Hand writing for preschoolers
Sensory learning is the best approach to teaching in the early years. What is sensory learning? It is learning with all of your senses! Think about that. Can you smell it? taste it? see it? feel it? Hear it? Using each of the five senses is sensory learning. Teach like you are a scientist making observations!
Explore different ways to make learning fun. For example, help your child make play dough snakes and have them line them up over the letters. Even if preschoolers can not make snakes they can begin to explore spacial relationships of letter making. Or take a small mag light and pass it over the letters on a flash card in the way they would form the letters. Be careful as a parent that you don’t pass on bad habits of letter making to your children. For example, don’t trace back over letters. Teach them the proper way to grasp a pencil for forming letters. Starting at the top and learning the correct sequence for letter formation is necessary for success.
Hand Writing Without Tears is a handwriting curriculum that starts in preschool with activities and with toys to start the child off right. They use techniques that children remember like learning your LEAP FROG letters, that will help a child to remember to leap up to finish their letter.
You know your child, and you as a parent know what they like, what motivates them, and you are their best teacher in the early years.
Check out Hand Writing Without Tears and look at some of the activities they use.

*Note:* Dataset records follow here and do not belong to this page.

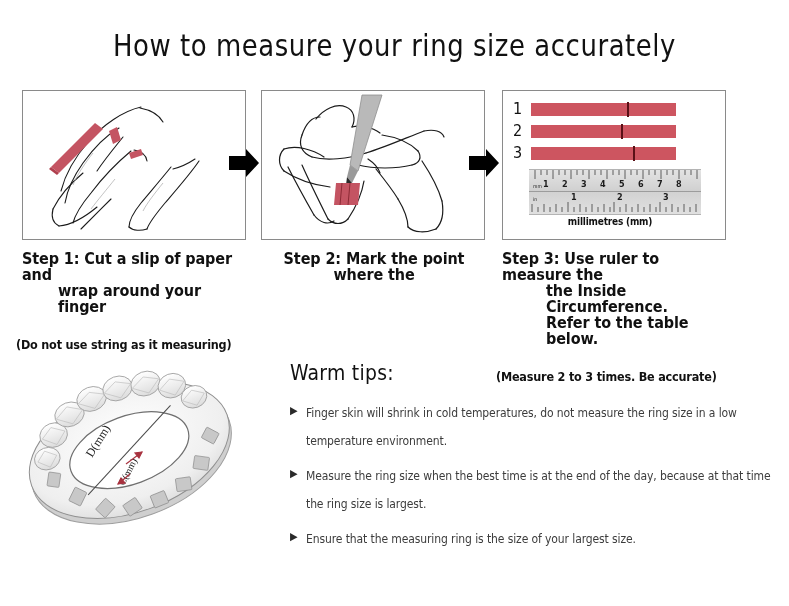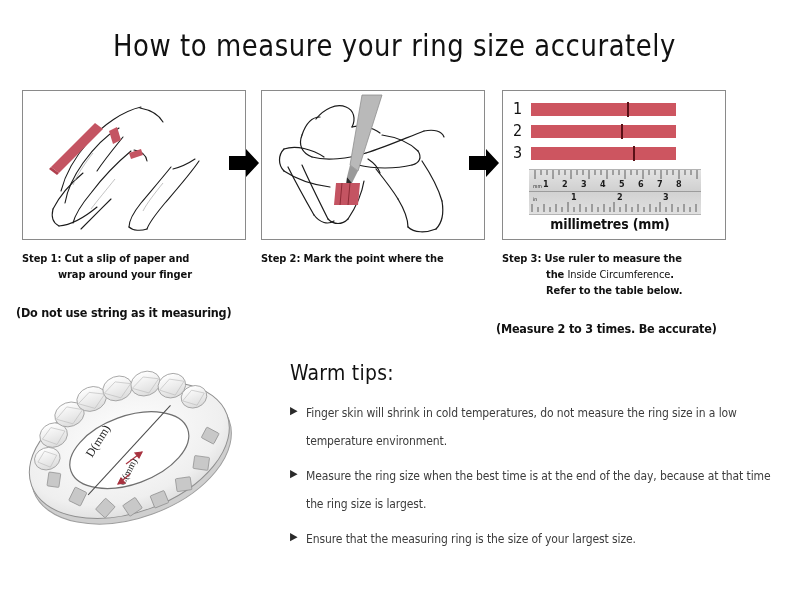--- a/index.html
+++ b/index.html
@@ -166,7 +166,7 @@
     width: 214px;
     text-align: center;
     font-family: "DejaVu Sans Condensed", "Liberation Sans Narrow", "Liberation Sans", sans-serif;
-    font-size: 14px;
+    font-size: 10px;
     font-weight: 700;
     color: #111;
     letter-spacing: -0.2px;

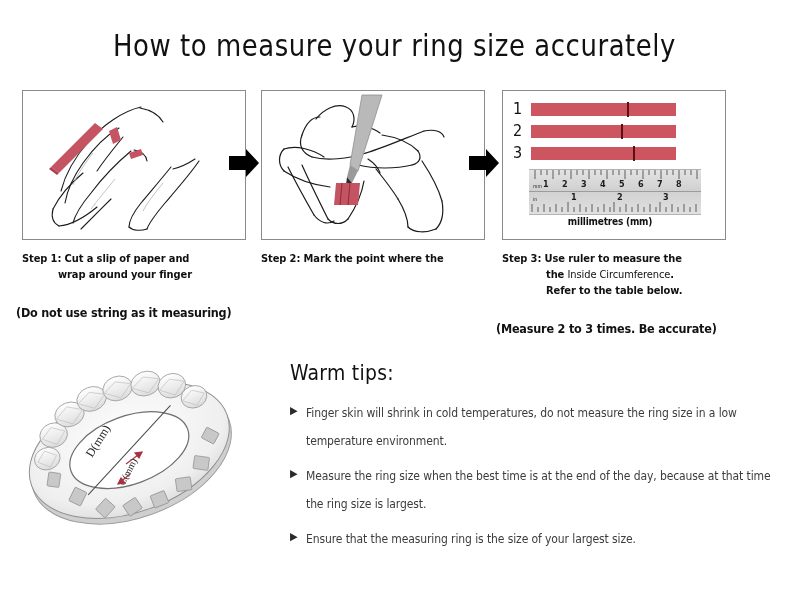--- a/index.html
+++ b/index.html
@@ -70,7 +70,7 @@
   .step-caption {
     margin-top: 11px;
     font-family: "DejaVu Sans Condensed", "Liberation Sans Narrow", "Liberation Sans", sans-serif;
-    font-size: 11px;
+    font-size: 16px;
     line-height: 16px;
     font-weight: 700;
     color: #111;

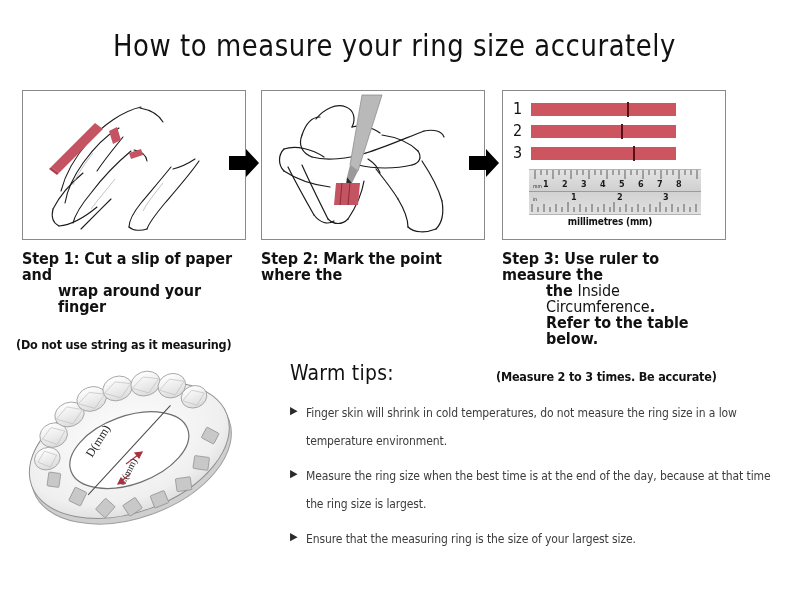--- a/index.html
+++ b/index.html
@@ -44,7 +44,7 @@
     width: 226px;
   }
   .step-col.c1 { left: 22px; }
-  .step-col.c2 { left: 261px; }
+  .step-col.c2 { left: 261px; text-align: center; }
   .step-col.c3 { left: 502px; }
 
   .panel {

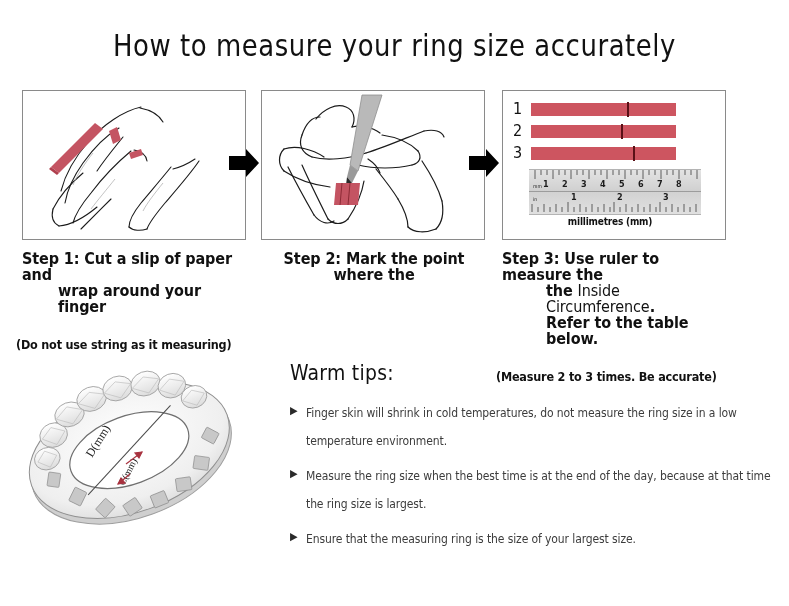--- a/index.html
+++ b/index.html
@@ -453,7 +453,7 @@
         <span class="body">Use ruler to measure the</span>
       </span>
       <span class="cap-line indent2">
-        <span>the </span><span style="font-weight:400">Inside Circumference</span><span>.</span>
+        <span>the </span><span style="font-weight:700">Inside Circumference</span><span>.</span>
       </span>
       <span class="cap-line indent2">Refer to the table below.</span>
     </div>

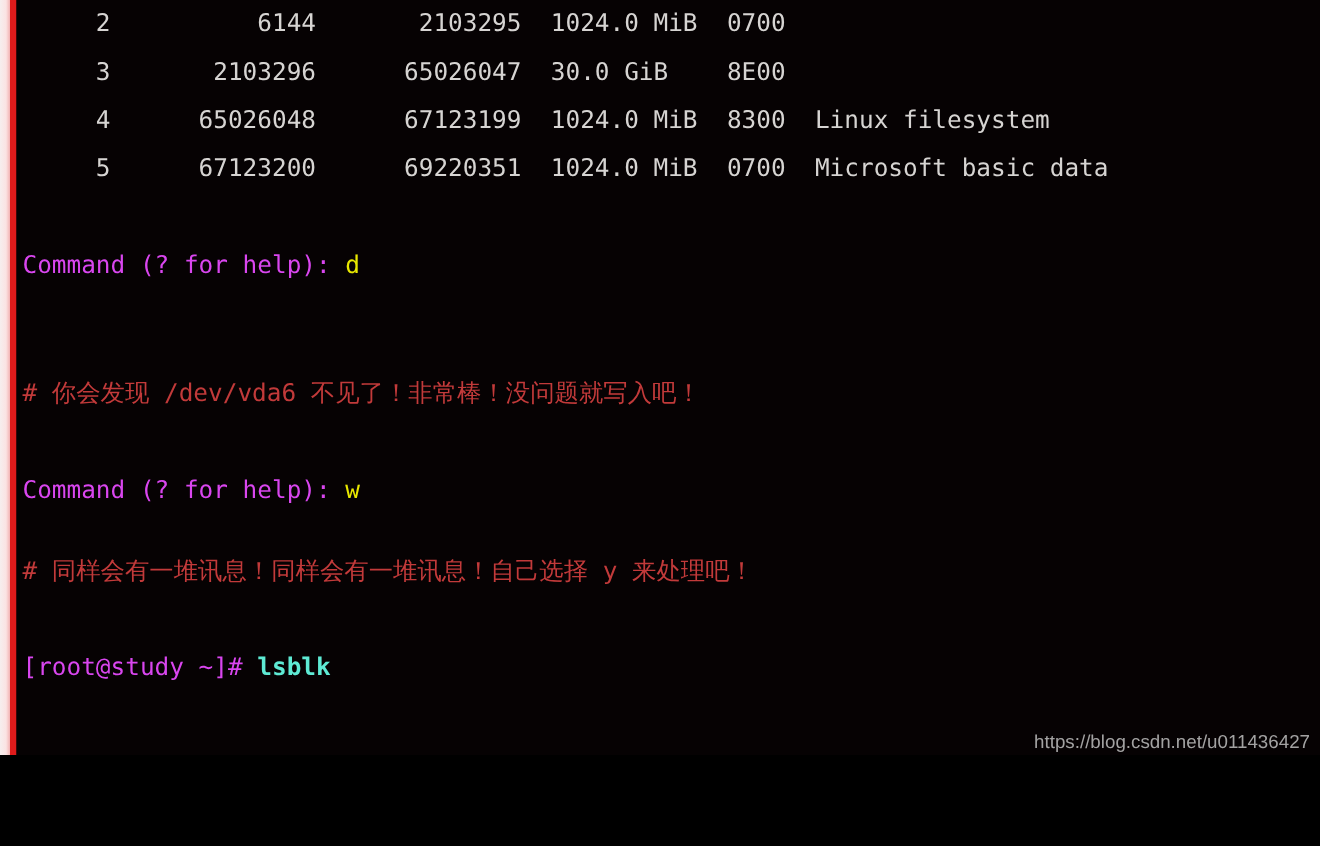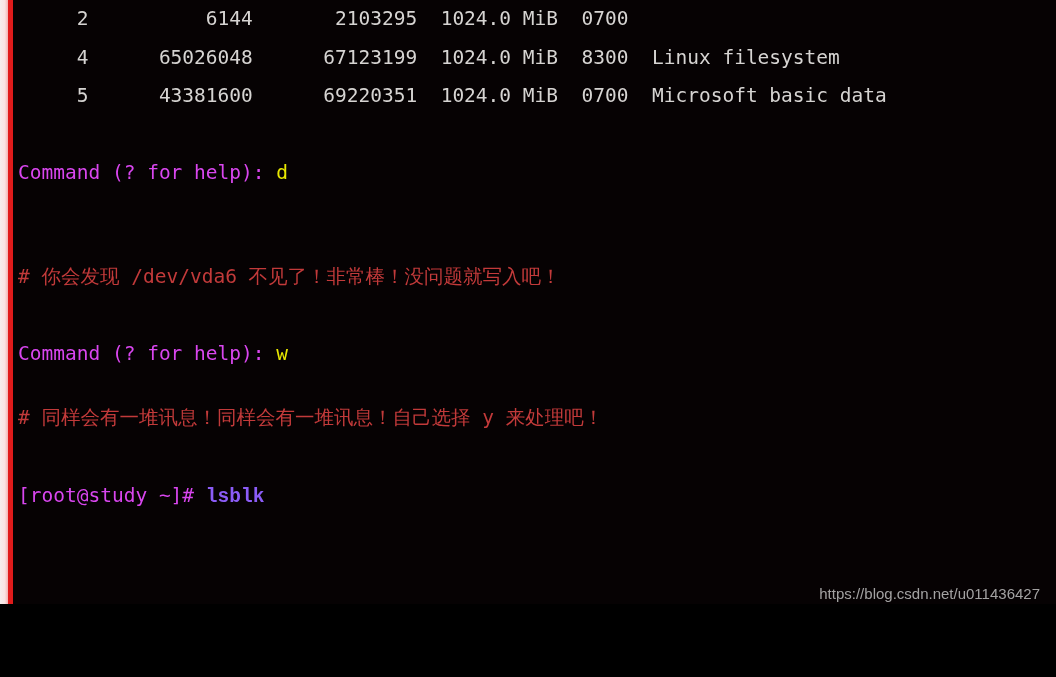--- a/index.html
+++ b/index.html
@@ -72,6 +72,7 @@
   <div class="term">
 
     <div class="line out"><span>     2          6144       2103295  1024.0 MiB  0700  </span></div>
+    <div class="line out"><span>     3       2103296      65026047  30.0 GiB    8E00  </span></div>
     <div class="line out"><span>     4      65026048      67123199  1024.0 MiB  8300  Linux filesystem</span></div>
     <div class="line out"><span>     5      43381600      69220351  1024.0 MiB  0700  Microsoft basic data</span></div>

For example, using a wet finger on a chalk board is sensory learning; the child feels how the letter is made with his or her finger. Next progress to a small piece of chalk or a small crayon and write on paper to teach the proper way to hold a pen or pencil when they are ready. Tip: don’t throw away broken crayons. A crayon about one inch long is the best size for teaching a child to grasp a pencil or pen. Give it a try and enjoy your time with your child. That is one of the first steps for teaching children that it can be fun to learn!